Zig Jackson was raised on a reservation in North Dakota and is an enrolled member of three affiliated tribes: Mandan, Hidatsa, and Arikara.  

His work has been exhibited widely and he has been a guest lecturer and artist at Stanford University and The Smithsonian Institution. After attending the photography program at the University of New Mexico, Jackson moved from rural New Mexico to San Francisco, an experience he later described as profoundly alienating. He articulated his feelings of isolation and the need to claim a space for himself in a series of silver print photographs titled “Entering Zig's Indian Reservation.”   
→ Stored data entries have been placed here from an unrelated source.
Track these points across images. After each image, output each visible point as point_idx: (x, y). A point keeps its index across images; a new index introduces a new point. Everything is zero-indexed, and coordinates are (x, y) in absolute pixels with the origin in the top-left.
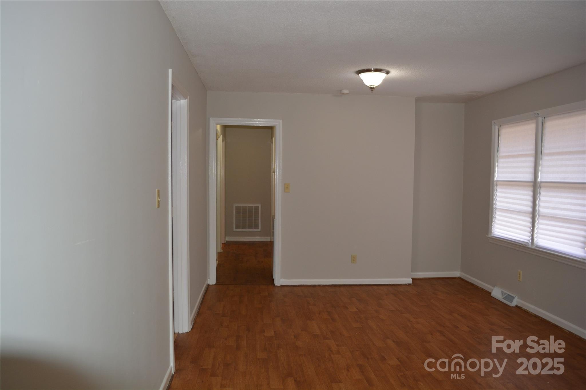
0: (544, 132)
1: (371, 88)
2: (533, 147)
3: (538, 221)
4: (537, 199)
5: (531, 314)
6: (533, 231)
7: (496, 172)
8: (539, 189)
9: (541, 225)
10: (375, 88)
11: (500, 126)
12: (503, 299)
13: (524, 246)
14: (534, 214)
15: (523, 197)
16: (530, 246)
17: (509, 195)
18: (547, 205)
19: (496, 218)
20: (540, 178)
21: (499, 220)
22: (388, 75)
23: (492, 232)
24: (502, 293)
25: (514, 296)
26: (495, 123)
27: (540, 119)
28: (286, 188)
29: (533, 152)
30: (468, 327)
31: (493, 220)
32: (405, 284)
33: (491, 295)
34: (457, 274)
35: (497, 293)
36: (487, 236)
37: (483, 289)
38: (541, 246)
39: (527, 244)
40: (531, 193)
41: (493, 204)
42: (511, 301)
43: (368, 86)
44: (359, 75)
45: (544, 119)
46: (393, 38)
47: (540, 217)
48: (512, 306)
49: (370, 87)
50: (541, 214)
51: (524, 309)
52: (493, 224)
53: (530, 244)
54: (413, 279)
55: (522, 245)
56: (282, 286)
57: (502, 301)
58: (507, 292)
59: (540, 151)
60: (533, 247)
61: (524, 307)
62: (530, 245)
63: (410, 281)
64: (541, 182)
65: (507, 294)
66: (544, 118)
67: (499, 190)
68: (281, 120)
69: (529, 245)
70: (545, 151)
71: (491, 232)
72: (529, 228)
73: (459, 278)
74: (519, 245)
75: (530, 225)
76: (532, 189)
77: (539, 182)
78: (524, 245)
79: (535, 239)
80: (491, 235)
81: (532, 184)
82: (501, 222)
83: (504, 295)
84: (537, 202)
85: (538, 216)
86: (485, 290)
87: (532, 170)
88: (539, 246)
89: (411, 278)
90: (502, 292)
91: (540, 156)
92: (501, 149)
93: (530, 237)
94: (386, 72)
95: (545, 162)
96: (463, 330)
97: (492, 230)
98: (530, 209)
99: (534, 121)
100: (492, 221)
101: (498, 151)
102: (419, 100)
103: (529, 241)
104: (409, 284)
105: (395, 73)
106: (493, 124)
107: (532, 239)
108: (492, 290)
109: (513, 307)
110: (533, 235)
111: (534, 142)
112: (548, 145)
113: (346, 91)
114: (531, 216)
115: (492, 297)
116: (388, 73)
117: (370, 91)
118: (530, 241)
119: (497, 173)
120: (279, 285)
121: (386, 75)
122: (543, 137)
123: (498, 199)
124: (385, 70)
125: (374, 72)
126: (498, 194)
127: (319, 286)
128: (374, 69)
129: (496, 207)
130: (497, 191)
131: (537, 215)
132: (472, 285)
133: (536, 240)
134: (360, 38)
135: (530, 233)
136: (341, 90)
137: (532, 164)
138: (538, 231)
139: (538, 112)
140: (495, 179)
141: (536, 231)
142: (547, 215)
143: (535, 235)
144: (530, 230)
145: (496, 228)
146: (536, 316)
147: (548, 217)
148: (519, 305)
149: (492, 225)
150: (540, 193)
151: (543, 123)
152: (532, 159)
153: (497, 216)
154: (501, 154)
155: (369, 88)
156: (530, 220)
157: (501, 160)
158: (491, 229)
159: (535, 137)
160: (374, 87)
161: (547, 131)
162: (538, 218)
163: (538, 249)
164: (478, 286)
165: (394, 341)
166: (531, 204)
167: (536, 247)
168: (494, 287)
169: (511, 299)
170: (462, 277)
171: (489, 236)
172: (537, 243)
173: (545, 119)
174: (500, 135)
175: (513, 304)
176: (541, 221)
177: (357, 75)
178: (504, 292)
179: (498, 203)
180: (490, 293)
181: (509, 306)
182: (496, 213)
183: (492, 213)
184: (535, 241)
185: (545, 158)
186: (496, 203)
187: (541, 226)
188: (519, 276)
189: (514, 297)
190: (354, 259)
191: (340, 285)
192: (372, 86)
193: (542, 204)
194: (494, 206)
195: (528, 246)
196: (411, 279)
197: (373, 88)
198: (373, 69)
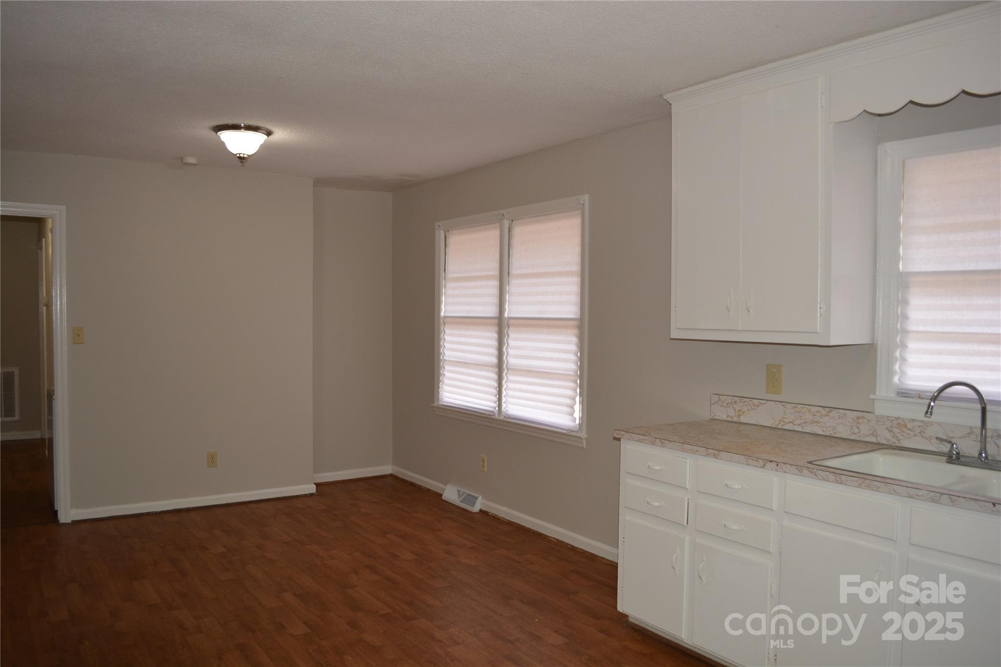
0: (511, 242)
1: (240, 158)
2: (496, 265)
3: (506, 377)
4: (505, 344)
5: (504, 521)
6: (500, 393)
7: (443, 304)
8: (507, 328)
9: (511, 383)
10: (247, 158)
11: (448, 231)
12: (461, 501)
13: (488, 417)
14: (500, 367)
15: (483, 341)
16: (497, 417)
17: (463, 340)
18: (519, 352)
19: (444, 375)
20: (508, 313)
21: (450, 379)
22: (270, 137)
23: (440, 397)
24: (459, 494)
25: (476, 495)
26: (439, 226)
27: (506, 223)
28: (77, 335)
29: (497, 273)
30: (412, 553)
31: (441, 378)
32: (304, 495)
33: (443, 498)
34: (387, 469)
35: (451, 494)
36: (432, 405)
37: (429, 490)
38: (513, 415)
39: (492, 414)
40: (496, 336)
41: (439, 354)
42: (473, 504)
43: (235, 153)
44: (219, 133)
45: (511, 223)
46: (283, 77)
47: (510, 372)
48: (474, 511)
49: (238, 155)
50: (512, 367)
51: (492, 514)
52: (440, 386)
53: (496, 412)
54: (318, 485)
55: (485, 416)
56: (75, 523)
57: (459, 506)
58: (466, 491)
59: (507, 271)
60: (502, 418)
61: (492, 511)
62: (497, 415)
63: (311, 489)
64: (510, 318)
65: (466, 494)
66: (511, 221)
67: (447, 331)
68: (64, 207)
69: (495, 415)
70: (514, 271)
71: (438, 398)
72: (494, 388)
73: (391, 475)
74: (481, 416)
75: (496, 385)
76: (496, 328)
77: (506, 318)
78: (488, 415)
79: (504, 406)
80: (438, 402)
81: (496, 321)
82: (452, 382)
83: (462, 495)
84: (504, 349)
85: (506, 370)
86: (433, 491)
87: (496, 300)
88: (510, 415)
89: (314, 484)
90: (459, 491)
91: (507, 279)
92: (450, 267)
93: (496, 403)
94: (266, 133)
95: (515, 288)
96: (405, 560)
97: (440, 395)
98: (495, 360)
99: (498, 225)
100: (439, 381)
101: (445, 270)
102: (320, 182)
103: (495, 408)
104: (312, 495)
105: (281, 135)
106: (436, 227)
107: (500, 406)
108: (444, 490)
109: (476, 513)
110: (500, 400)
111: (498, 256)
112: (519, 262)
113: (191, 160)
114: (496, 370)
115: (444, 501)
116: (269, 133)
117: (238, 161)
118: (497, 408)
119: (444, 306)
120: (68, 522)
121: (266, 137)
122: (511, 251)
123: (446, 345)
124: (264, 128)
125: (245, 130)
126: (447, 338)
127: (148, 514)
128: (245, 125)
129: (445, 358)
130: (446, 334)
131: (505, 368)
132: (412, 484)
133: (506, 407)
134: (225, 70)
135: (496, 396)
136: (182, 158)
137: (496, 291)
138: (507, 393)
139: (502, 211)
140: (442, 314)
141: (504, 393)
142: (518, 368)
143: (504, 400)
144: (495, 392)
145: (445, 392)
146: (510, 523)
147: (521, 370)
148: (484, 509)
149: (439, 388)
150: (508, 336)
151: (511, 229)
152: (496, 283)
153: (446, 373)
154: (450, 275)
155: (237, 159)
156: (495, 377)
157: (450, 285)
158: (438, 393)
159: (499, 248)
160: (245, 156)
161: (516, 241)
162: (506, 373)
163: (509, 420)
164: (421, 486)
165: (294, 594)
166: (495, 352)
167: (506, 417)
168: (446, 485)
169: (472, 500)
170: (395, 474)
171: (436, 404)
172: (507, 411)
173: (513, 222)
174: (447, 244)
175: (476, 509)
176: (511, 378)
177: (214, 133)
178: (461, 491)
179: (446, 352)
180: (441, 495)
181: (471, 512)
182: (444, 368)
183: (439, 368)
184: (504, 408)
185: (514, 282)
186: (444, 353)
187: (511, 385)
188: (483, 465)
189: (477, 498)
190: (212, 460)
191: (189, 508)
192: (242, 155)
193: (511, 352)
194: (441, 357)
195: (493, 417)
196: (315, 486)
197: (244, 158)
198: (242, 125)
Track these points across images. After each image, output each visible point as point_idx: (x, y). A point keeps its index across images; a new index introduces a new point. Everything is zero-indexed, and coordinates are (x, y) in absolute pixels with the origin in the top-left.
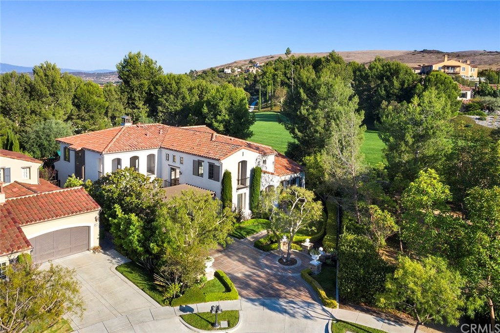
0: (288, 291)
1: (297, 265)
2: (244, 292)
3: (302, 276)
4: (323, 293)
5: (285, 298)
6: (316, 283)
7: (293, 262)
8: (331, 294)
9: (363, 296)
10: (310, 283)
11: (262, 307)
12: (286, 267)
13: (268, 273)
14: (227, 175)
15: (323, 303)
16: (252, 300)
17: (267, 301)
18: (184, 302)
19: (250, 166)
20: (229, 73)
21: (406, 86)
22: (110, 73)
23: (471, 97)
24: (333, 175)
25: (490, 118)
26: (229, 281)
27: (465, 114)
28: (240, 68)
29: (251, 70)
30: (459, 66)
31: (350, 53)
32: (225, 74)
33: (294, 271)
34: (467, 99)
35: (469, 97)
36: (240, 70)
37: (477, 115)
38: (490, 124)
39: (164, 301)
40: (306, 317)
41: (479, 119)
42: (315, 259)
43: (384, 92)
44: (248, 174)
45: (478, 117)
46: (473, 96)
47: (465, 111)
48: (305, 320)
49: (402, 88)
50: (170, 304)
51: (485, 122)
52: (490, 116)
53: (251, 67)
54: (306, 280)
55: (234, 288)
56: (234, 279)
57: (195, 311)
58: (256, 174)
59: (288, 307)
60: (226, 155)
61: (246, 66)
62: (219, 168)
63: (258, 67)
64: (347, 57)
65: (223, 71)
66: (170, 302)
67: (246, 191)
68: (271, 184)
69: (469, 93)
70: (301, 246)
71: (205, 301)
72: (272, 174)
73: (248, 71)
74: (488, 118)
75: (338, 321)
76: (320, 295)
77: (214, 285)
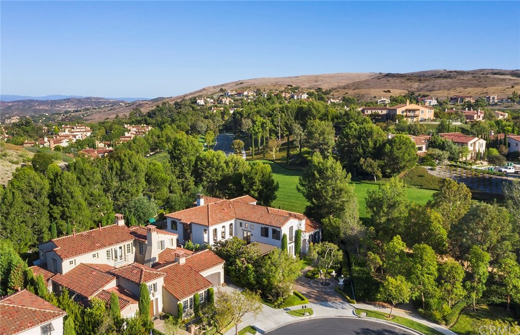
0: (330, 298)
1: (331, 285)
2: (310, 300)
3: (335, 290)
4: (348, 298)
5: (330, 301)
6: (344, 293)
7: (328, 284)
8: (352, 298)
9: (367, 297)
10: (341, 294)
11: (321, 306)
12: (326, 287)
13: (318, 291)
14: (285, 236)
15: (349, 302)
16: (315, 303)
17: (323, 303)
18: (285, 306)
19: (295, 229)
20: (202, 104)
21: (378, 145)
22: (65, 100)
23: (426, 149)
24: (345, 234)
25: (438, 168)
26: (302, 296)
27: (421, 165)
28: (212, 98)
29: (224, 100)
30: (419, 110)
31: (318, 77)
32: (199, 105)
33: (330, 288)
34: (423, 152)
35: (424, 150)
36: (212, 101)
37: (429, 166)
38: (438, 173)
39: (275, 307)
40: (343, 308)
41: (431, 169)
42: (341, 282)
43: (361, 150)
44: (294, 235)
45: (430, 167)
46: (427, 148)
47: (421, 163)
48: (342, 310)
49: (375, 147)
50: (279, 308)
51: (435, 171)
52: (439, 166)
53: (222, 95)
54: (338, 292)
55: (305, 298)
56: (303, 294)
57: (292, 310)
58: (298, 233)
59: (333, 305)
60: (283, 224)
61: (217, 94)
62: (279, 233)
63: (229, 96)
64: (316, 81)
65: (196, 102)
66: (279, 306)
67: (293, 244)
68: (305, 238)
69: (424, 147)
70: (331, 275)
71: (294, 305)
72: (305, 232)
73: (221, 101)
74: (437, 168)
75: (357, 309)
76: (347, 299)
77: (294, 298)
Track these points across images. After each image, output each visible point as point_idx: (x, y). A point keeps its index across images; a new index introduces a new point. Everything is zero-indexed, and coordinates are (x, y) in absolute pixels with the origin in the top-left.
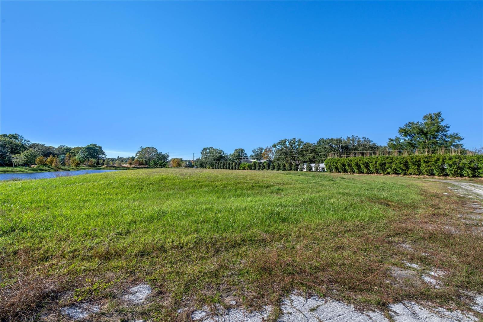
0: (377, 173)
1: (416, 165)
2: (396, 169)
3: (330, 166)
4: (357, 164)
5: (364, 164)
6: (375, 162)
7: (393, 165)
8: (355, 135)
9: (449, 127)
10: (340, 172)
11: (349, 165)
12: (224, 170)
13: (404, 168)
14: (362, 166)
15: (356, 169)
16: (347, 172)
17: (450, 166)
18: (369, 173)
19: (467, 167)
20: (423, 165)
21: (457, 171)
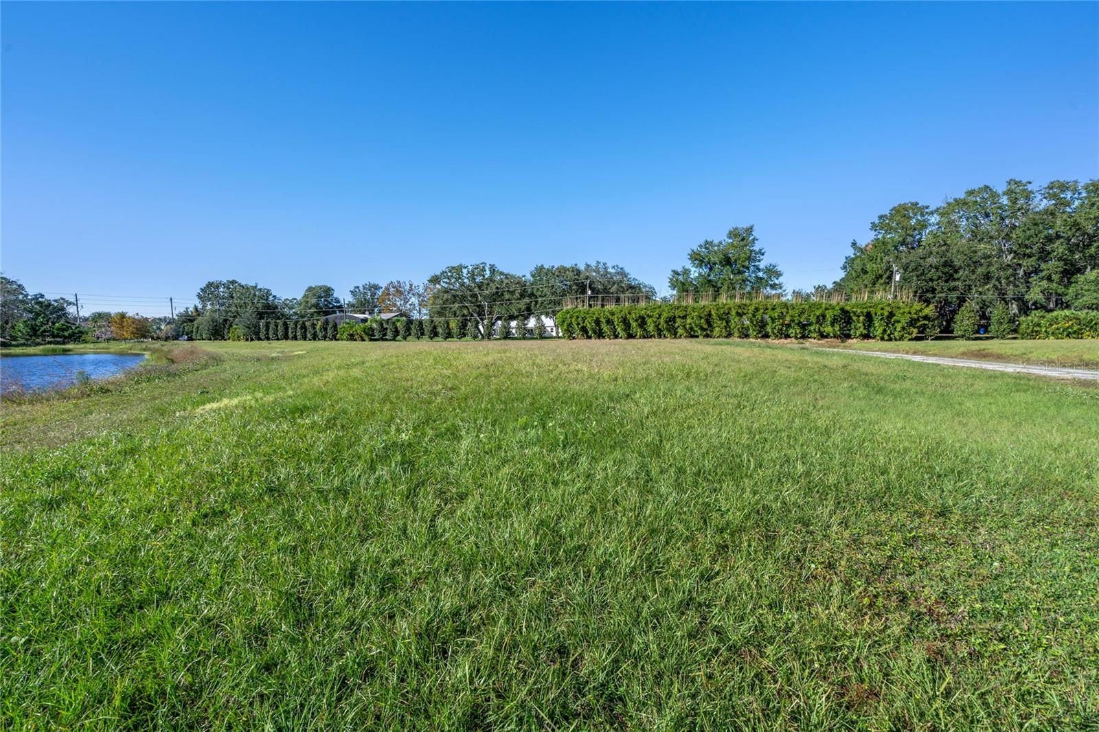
0: (660, 336)
1: (723, 319)
2: (692, 328)
3: (570, 325)
4: (625, 322)
5: (636, 321)
6: (657, 316)
7: (689, 321)
8: (602, 261)
9: (763, 254)
10: (589, 337)
11: (609, 322)
12: (289, 342)
13: (706, 326)
14: (634, 324)
15: (622, 329)
16: (604, 337)
17: (773, 320)
18: (644, 337)
19: (796, 322)
20: (734, 320)
21: (781, 329)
Each photograph was taken at a well-known site around San Francisco where Jackson stood next to an official looking sign with the words,  "Entering Zig's Indian Reservation," followed by a list of rules. Wearing a full Indian headdress and sunglasses, Jackson "occupies" a world whose culture and belief systems are vastly at odds with his own.    Underlying the humor, his images speak about the plight of Native Americans who have become strangers in their own land. The tension between Jackson's paradoxical role of outcast and conqueror contributes to the irony of the photographs. Adding to this is the fact that under Jackson's direction the photographs were taken by anonymous bystanders. 

Zig Jackson currently lives in Savannah, Georgia where he teaches photography at the Savannah College of Art and Design.